Aller Anfang Ist Heiter


¿Alguna vez conociste el amor? ¿Es horrible no es cierto? Te vuelve tan vulnerable.

Es una extraña vivisección. Abre tu pecho, manosea tu corazón, altera tu respiración y te saca el hambre.
Te deja abierto, indefenso, lo que significa que bajo sus efectos, el más bello ser extraterrestre puede entrar en tu cosmos y desordenarlo todo.

Pasaste años levantando trincheras, defensas, armaduras, y lanzas, con el único objetivo de que nadie entrara y te lastimara, de ser una perfecto puerco-espín emocional, siempre inmune al exterior. Pero entonces, un día común, una persona común, no muy diferente de cualquier otra, entra en tu estúpida vida. Puede hacer su invasión por el ángulo más angosto del rabillo de tu ojo, o bien puede ser una persona conocida desde hace mucho; pero ese día, ese fatal día, sin que lo pida, vos le das un pedazo tuyo ¿Por qué hacemos eso? Nuestro entrenamiento nunca antes había fallado, por lo tanto debe ser culpa de ellos.

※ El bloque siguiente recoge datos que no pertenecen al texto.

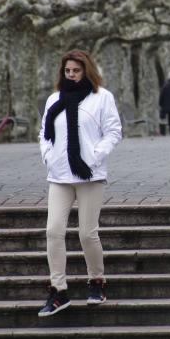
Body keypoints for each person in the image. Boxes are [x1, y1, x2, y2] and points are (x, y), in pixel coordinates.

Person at [38, 49, 122, 317]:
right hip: (60, 175)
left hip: (89, 174)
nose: (71, 75)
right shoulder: (54, 99)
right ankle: (58, 290)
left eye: (76, 71)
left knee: (87, 233)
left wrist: (96, 156)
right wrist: (48, 156)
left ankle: (97, 281)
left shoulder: (102, 97)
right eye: (67, 71)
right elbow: (44, 133)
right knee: (53, 231)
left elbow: (113, 131)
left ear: (86, 70)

Hacen algo común un día, (como darte un beso, un roce, una charla, una simple sonrisa, o incluso menos que eso suele bastar) y tu vida deja de ser tuya. Las tropas se rinden, las trincheras caen como una casa de cartas, y quedás desnudo, en medio de la nada. Vos y el Alien. Nada más existe, o nada más importa. De golpe, tu mundo transmuta en una gran catedral, cuya religión es la adoración al gran tótem que construimos de esa -ya no tan- persona común.

En ese desértico planeta, el sacrificio supremo es el placer máximo, el enlazar tu emoción y tus tripas a las de un dios.

Pero eso no es lo peor! Cuando el mesmérico canto cesa, y nuestros ojos se cierran en un ínfimo descanso; la ilusión se rompe, el encantamiento se empieza a quebrar. Pero ya es tarde. La simbiosis es total, irreversible y omnipresente… ese foráneo componente de tu esencia muestra su carácter corrupto, corrosivo, la parte oscura de la luna.
Queremos, y no podemos, o podemos y no queremos extirparlo o cuando lo hace se lleva una parte nuestra.

El amor toma rehenes. Nunca lo olvides. Y lastima. Duele. No sólo en la mente. No sólo en la imaginación, duele en el alma, duele en el cuerpo. Toma todo y deja sólo quietud. Vacío. No movimiento. No interacción. Frente a frente con el abismo, dentro tuyo sabés muy bien que uno se burla del otro, y que vos no te estás riendo.
Amputados de toda chance de formar memorias nuevas, de seguir sueños. No más emoción. Ni sentimientos.

Sólo el gran peso de una armadura inservible, una trinchera desierta, y la gran y temible oscuridad del mundo de la soledad y la añoranza de compartir el espíritu.